TimeSeriesBatch = Tensor["n", "time"]
TimeSeriesSampleBatch = Tensor["n", "sample", "time"]

actual = TimeSeriesBatch([[1, 2, 3, 4], [5, 6, 7, 8]])

forecast = TimeSeriesSampleBatch(
    [
        [
            [1, 1, 1, 1],
            [2, 2, 2, 2],
        ],
        [
            [5, 5, 5, 5],
            [6, 6, 6, 6],
        ],
    ]
)

ev = Evaluator([AbsTargetSum(), ND()])
result = ev.apply({"target": actual}, forecast)

print(result.aggregate("time").select())
print(result.aggregate("n").select())

prints:

{'abs_target_sum': Tensor<n=2>, 'ND': Tensor<sample=2, n=2>}
{'abs_target_sum': Tensor<time=4>, 'ND': Tensor<sample=2, time=4>}

--

Further, I think this should simplify our transformation code.

For example, we can go from this:


@dataclass
class AddAgeFeature(MapTransformation):
    target_field: str
    output_field: str
    pred_length: int
    log_scale: bool = True
    dtype: DType = np.float32

    def map_transform(self, data: DataEntry, is_train: bool) -> DataEntry:
        length = target_transformation_length(
            data[self.target_field], self.pred_length, is_train=is_train
        )

        age = np.arange(length, dtype=self.dtype)

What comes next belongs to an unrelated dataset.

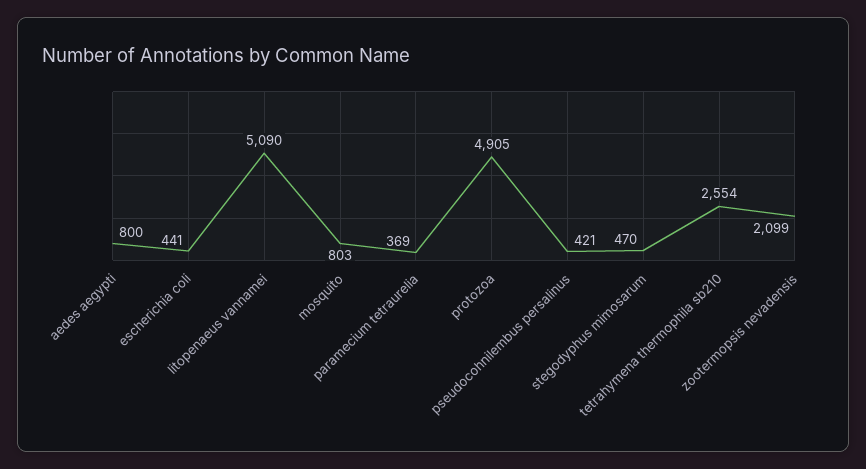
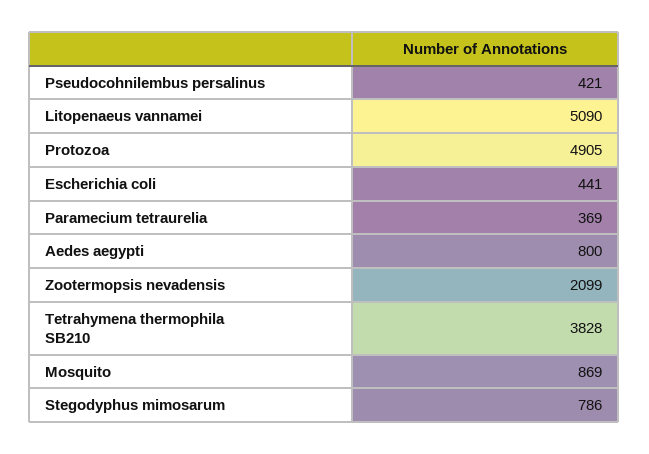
mosquito: 803 -> 869
stegodyphus mimosarum: 470 -> 786
tetrahymena thermophila sb210: 2554 -> 3828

        if self.log_scale:
            age = np.log10(2.0 + age)

        data[self.feature_name] = age.reshape((1, length))

        return data

to

@dataclass
class AddAgeFeature(MapTransformation):
    output_field: str
    log_scale: bool = True
    dtype: DType = np.float32

    def map_transform(self, frame: TensorFrame) -> TensorFrame:
        age = np.arange(frame.shape["time"], dtype=self.dtype)

        if self.log_scale:
            age = np.log10(2.0 + age)

        frame[self.output_field] = TimeSeries(age)

        return frame

reducing the complexity significantly.